The strength of Randall’s book is that he makes Hamilton’s
life, from his birth to his death in 1804, following a duel with Aaron
Burr, accessible for the general reader. The story is indeed compelling.
Yet, the bulk of the book is on youth and the war years. Less attention
is given to his post-Revolutionary career, which for those in finance,
is the most interesting. Even so, what Randall does give us has application
to the post-stock market bubble of the 1990s. Hamilton was an early believer
that the maturing private interest was the glue that would hold American
society together and make it succeed. As Randall noted of Hamilton’s
views: “Just as long as Americans learned to reign in their impulse
toward unbridled greed and could control, channel, and regulate their prosperity
for the public good, they would be invincible even against English military
might.” To his credit, Hamilton had an active hand in founding the
first bank in the United States, creating the Treasury Department during
the first term of President Washington, and bringing the national debt
under control.

- - - -

WORK ORDER 1 =
In the review of Randall's book on Hamilton, which part of Hamilton's life takes up most of the book?
WORK ORDER 2 =
Carry the Hamilton book review forward with a few more sentences, starting right after its final line.

- - - -

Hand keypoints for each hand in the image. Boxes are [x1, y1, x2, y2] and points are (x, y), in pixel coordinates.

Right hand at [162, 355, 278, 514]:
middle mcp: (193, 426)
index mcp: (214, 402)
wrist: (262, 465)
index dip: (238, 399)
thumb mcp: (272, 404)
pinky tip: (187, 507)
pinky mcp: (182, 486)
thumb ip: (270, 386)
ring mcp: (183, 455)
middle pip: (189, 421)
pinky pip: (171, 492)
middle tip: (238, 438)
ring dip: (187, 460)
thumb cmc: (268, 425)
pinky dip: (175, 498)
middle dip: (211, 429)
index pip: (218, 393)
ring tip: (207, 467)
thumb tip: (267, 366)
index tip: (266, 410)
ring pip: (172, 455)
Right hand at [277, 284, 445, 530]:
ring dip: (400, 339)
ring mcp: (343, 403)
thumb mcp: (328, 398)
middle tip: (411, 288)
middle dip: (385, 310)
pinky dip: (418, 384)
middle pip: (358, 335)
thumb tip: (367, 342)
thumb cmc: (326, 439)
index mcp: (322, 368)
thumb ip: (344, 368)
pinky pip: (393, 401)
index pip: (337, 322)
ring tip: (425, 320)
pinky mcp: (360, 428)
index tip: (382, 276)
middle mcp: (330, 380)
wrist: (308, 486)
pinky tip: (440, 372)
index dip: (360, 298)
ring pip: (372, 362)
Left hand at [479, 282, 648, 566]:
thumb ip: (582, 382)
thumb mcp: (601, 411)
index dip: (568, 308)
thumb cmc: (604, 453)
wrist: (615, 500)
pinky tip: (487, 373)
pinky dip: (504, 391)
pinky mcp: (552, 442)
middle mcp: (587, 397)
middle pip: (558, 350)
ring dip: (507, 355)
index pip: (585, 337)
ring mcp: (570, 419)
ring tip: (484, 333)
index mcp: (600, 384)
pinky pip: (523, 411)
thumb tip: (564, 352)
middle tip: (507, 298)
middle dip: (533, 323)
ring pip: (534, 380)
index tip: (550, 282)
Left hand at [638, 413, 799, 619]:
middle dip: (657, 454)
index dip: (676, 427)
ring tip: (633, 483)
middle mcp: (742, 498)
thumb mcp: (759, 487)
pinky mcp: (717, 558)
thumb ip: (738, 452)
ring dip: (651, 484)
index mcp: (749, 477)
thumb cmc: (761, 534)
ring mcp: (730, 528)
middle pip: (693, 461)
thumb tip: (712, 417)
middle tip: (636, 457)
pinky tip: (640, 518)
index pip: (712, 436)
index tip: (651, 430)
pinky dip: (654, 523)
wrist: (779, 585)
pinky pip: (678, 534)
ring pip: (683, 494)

- - - -

ANSWER SPACE 1 =
His youth and the war years.

ANSWER SPACE 2 =
Hamilton was also the first treasury secretary to effectively deal with
a financial panic in 1792, by intervening in the market. As Randall noted: “By
acting so fast, Hamilton actually helped the federal budget and cushioned
the crash, keeping it from spreading and ruining major taxpayers.”
While Randall portrays Hamilton as a grand architect for the U.S. financial
system, he also brings him across as a very human figure, with human weaknesses.
Randall conveys some sense of Hamilton’s disdain for the mob, his
two affairs outside of his marriage, and an inability to judge some people
(such as first deputy at the Treasury William Duer, the man who sparked
the financial panic of 1792). At the same time, Hamilton helped pay off
the debts of his old comrade at arms, Baron Steuben, an act which kept
the older man out of debtors prison.
For anyone looking for a good historical read with relevance to today’s
world, Randall’s Alexander Hamilton has much to offer.